Management

How Efficient Leaders Manage Underperformers

Leaders shoulder myriads of responsibilities and expect their team to deliver quality work within the estimated timeline. However, teams have underdogs who overshoot deadlines, for which you lose an important client. Some leaders’ immediate reactions to this are termination, demotion, curbing responsibilities, or limiting flexibilities of the defaulter. Now, how you react to a challenging situation showcases your leadership style. In this article at Lab Manager, Alesia Latson discusses how leaders should effectively manage underdogs.

How Leaders Should React

There are two ways you could react to underdogs—either criticize and lower their self-esteem or give them constructive feedback and mentor their growth. Organizations expect leaders to make decisions that would be beneficial in the long run. You must decide whether you want to train a new employee or help the existing defaulter to shine. Here are a few ways effective leaders manage underperformance.

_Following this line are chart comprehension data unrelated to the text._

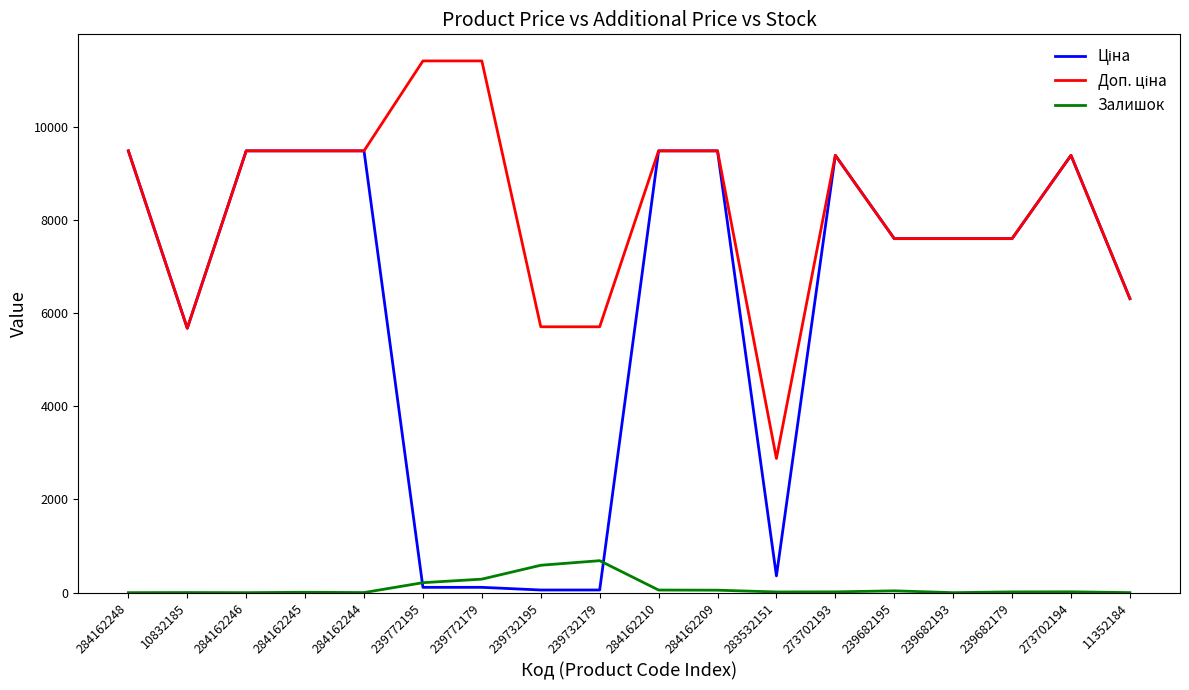

True or false: Залишок has a value of 56.0 at 284162210.

True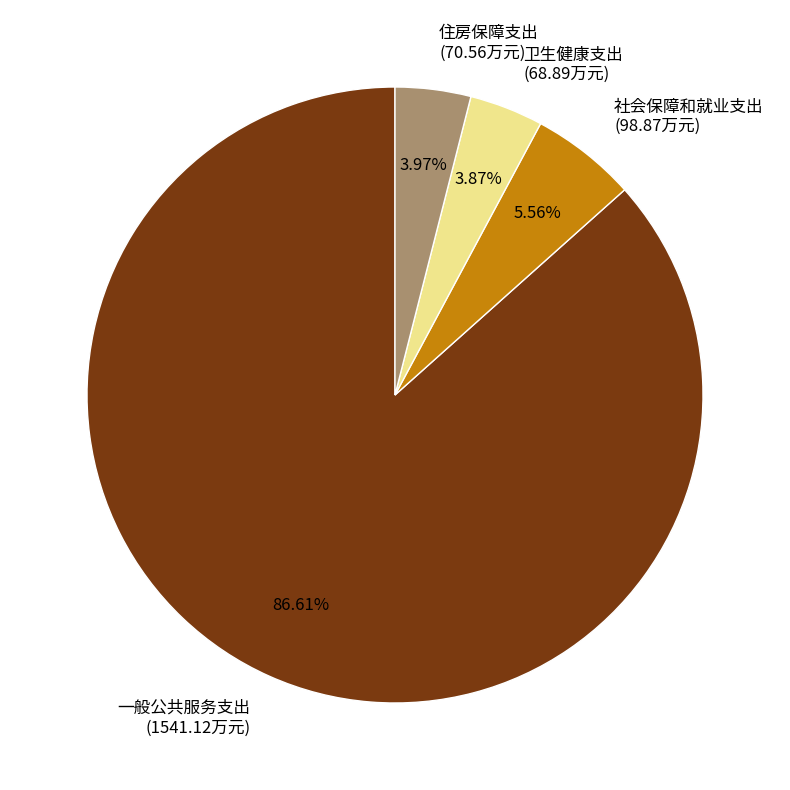

Is it true that 社会保障和就业支出 is 6% of the pie?

True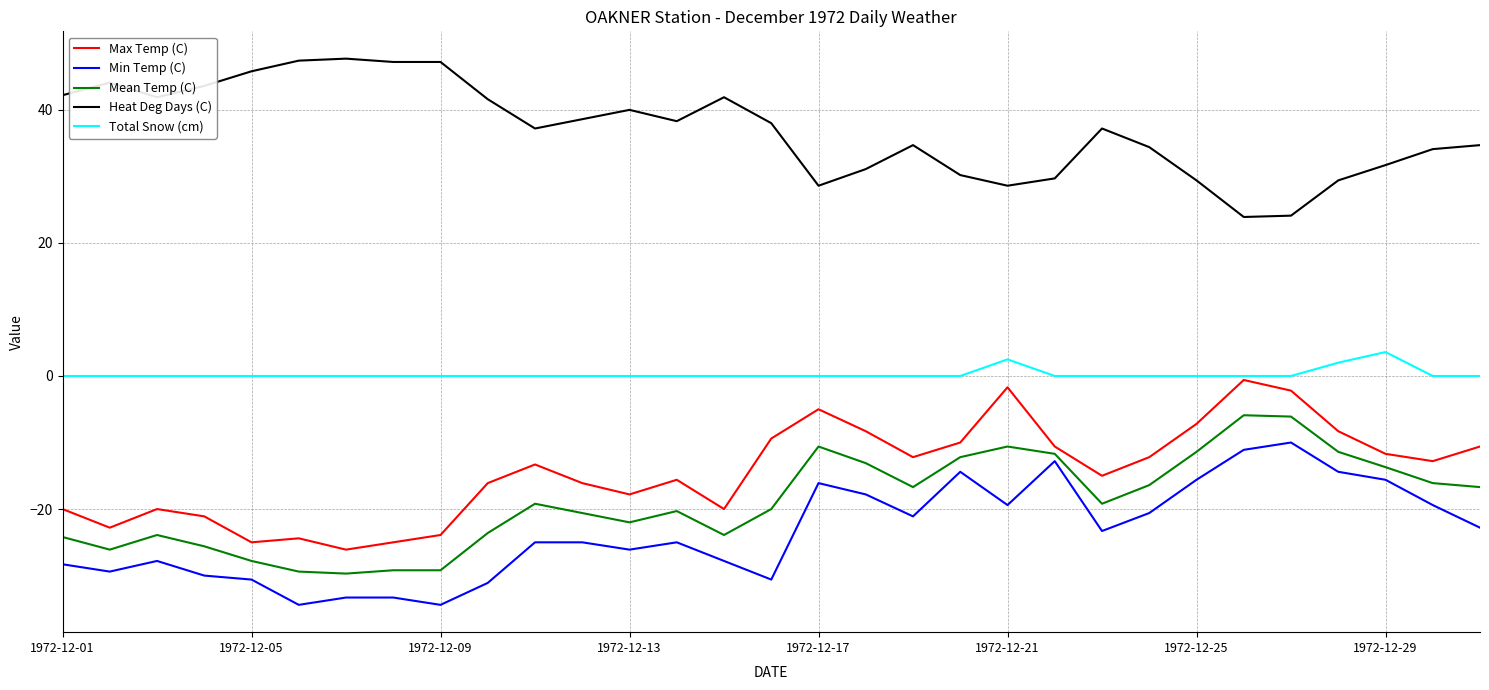

List the series in order of their peak value, lowest first.

Min Temp (C), Mean Temp (C), Max Temp (C), Total Snow (cm), Heat Deg Days (C)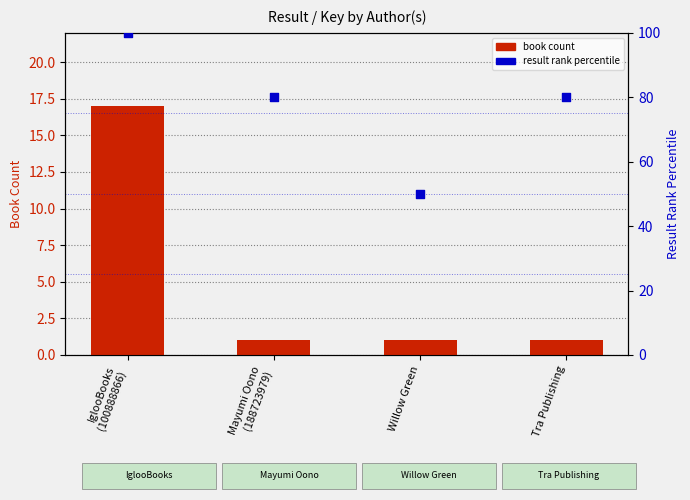

Which series has the widest spread of Y values?

result rank percentile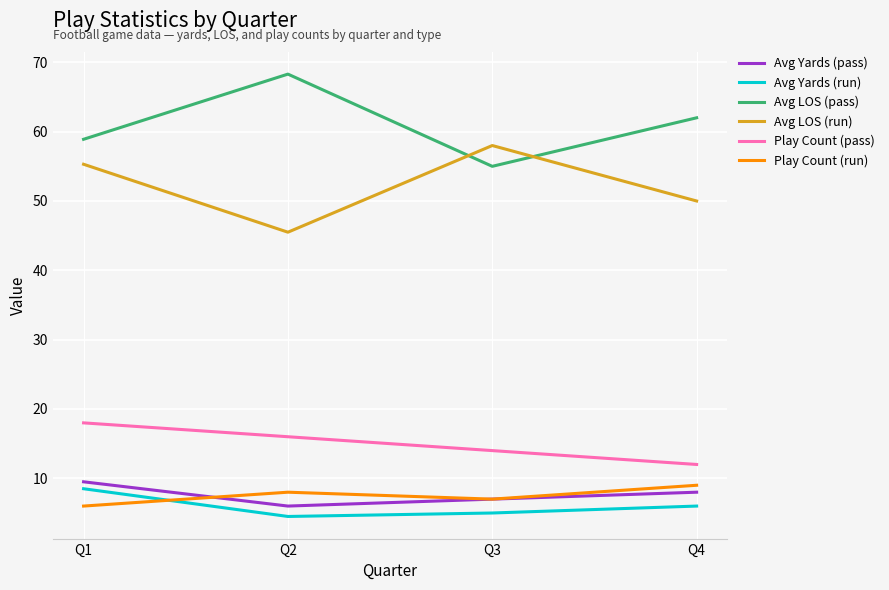

Which series has the largest total across all categories?

Avg LOS (pass)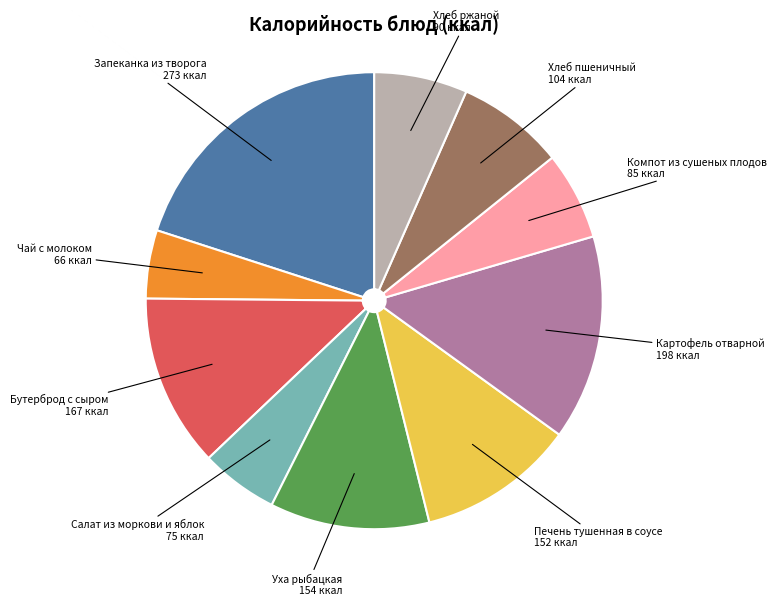

How many segments does this pie chart have?

10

  1. Be Specific: You lost face in front of the client and it is okay to be upset. However, your reaction is crucial to the employee’s career. Collect your thoughts and jot down the points you want to discuss with the employee. Decide what you want out of the meeting.
  2. Assess Your Role First: If a project fails, leaders bear the brunt of it. So, instead of putting the whole blame on the employee, assess if you were the reason for their failure. Employees have their own pace of work. Identify if you have given them a reasonable deadline or a foolproof training before assigning the project.
  3. Be Optimistic: Employees would never want to ruin a project that could make or break their career. Their inability to judge the criticality of the situation has landed them in this situation. They already know what they have done wrong and are ready to compensate for that. If you keep that in mind, your anger will automatically diminish.
  4. Approach Objectively: If you separate the mistake from the employees and look at it objectively, it would be easier for them to open up about their mistakes. You would reach the root cause of the problem faster. In the majority of cases, all that the defaulters want is another chance. So, if you are empathetic enough, they will give their best efforts to prevent repetitions of such poor performance.